「夫婦なんてものは闇の中で鉢合せをする様なものだ。要するに鉢合せしないでも済む所をわざわざ鉢合せるんだから余計な事さ」

- 1867年2月9日~1916年12月9日(49歳没)
- 日本出身
- 小説家、評論家、英文学者
原文
「夫婦なんてものは闇の中で鉢合せをする様なものだ。要するに鉢合せしないでも済む所をわざわざ鉢合せるんだから余計な事さ」
解説
この言葉は、夫婦関係の本質を皮肉とユーモアを交えて描いた比喩である。「闇の中で鉢合せ」という表現は、互いの素性や内面を十分に知らないまま、生活を共にすることの不確実さや予測不能さを示している。本来なら避けられる衝突や摩擦を、自ら進んで受け入れるのが結婚であり、その意味で「余計な事」としているのである。

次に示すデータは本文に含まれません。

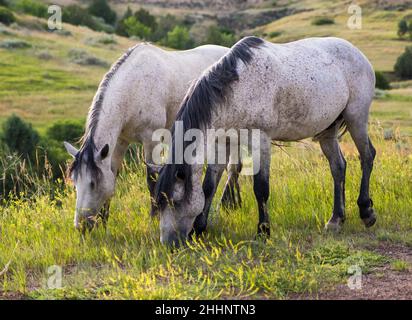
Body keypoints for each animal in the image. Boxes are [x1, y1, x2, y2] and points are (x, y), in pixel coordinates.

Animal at [63, 42, 245, 231]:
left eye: (92, 183)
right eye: (75, 182)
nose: (81, 226)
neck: (134, 87)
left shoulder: (151, 138)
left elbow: (151, 179)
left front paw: (154, 218)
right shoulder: (120, 142)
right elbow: (112, 175)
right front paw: (104, 221)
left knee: (233, 167)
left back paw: (227, 203)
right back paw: (232, 204)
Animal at [154, 36, 376, 246]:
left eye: (175, 201)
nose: (168, 243)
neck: (236, 90)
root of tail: (357, 53)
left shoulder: (260, 141)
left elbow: (260, 188)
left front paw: (263, 231)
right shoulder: (222, 142)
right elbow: (209, 185)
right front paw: (199, 229)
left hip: (356, 117)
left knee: (367, 155)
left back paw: (366, 211)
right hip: (327, 131)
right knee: (338, 167)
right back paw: (336, 220)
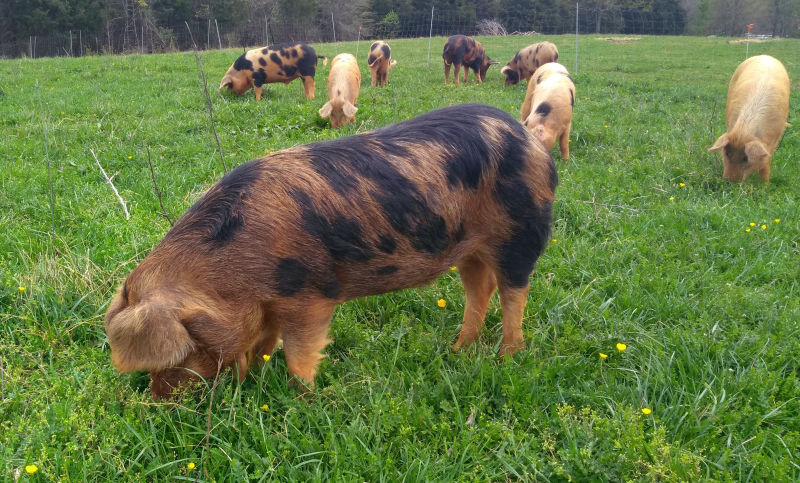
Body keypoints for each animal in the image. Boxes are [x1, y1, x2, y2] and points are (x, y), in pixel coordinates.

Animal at [104, 103, 557, 399]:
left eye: (184, 347)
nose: (159, 399)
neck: (231, 274)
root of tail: (529, 139)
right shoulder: (268, 305)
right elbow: (262, 344)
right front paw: (250, 383)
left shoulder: (310, 295)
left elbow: (300, 353)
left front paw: (302, 399)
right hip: (468, 249)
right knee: (479, 289)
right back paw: (457, 350)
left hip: (521, 231)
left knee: (515, 291)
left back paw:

この発想の背景には、漱石の人間観と近代的夫婦観への批評がある。明治期は恋愛結婚が広まり始めた時代だったが、必ずしも理想的な夫婦像が成り立つわけではなく、結婚生活の中で生じる摩擦や失望が多くの人に共通していた。漱石は、結婚を単なる幸福の制度とは見ず、人間同士の不可避な摩擦を内包する営みとして冷静に捉えていた。
現代においても、この比喩は鮮やかに通用する。結婚は、性格や価値観の異なる二人が同じ生活空間を共有する挑戦であり、衝突は避けがたい。それでも人は、理解や成長、情愛を求めてあえて「鉢合せ」に踏み込む。この言葉は、夫婦関係の複雑さと、それを選び取る人間の不可解さを、軽妙に言い表している。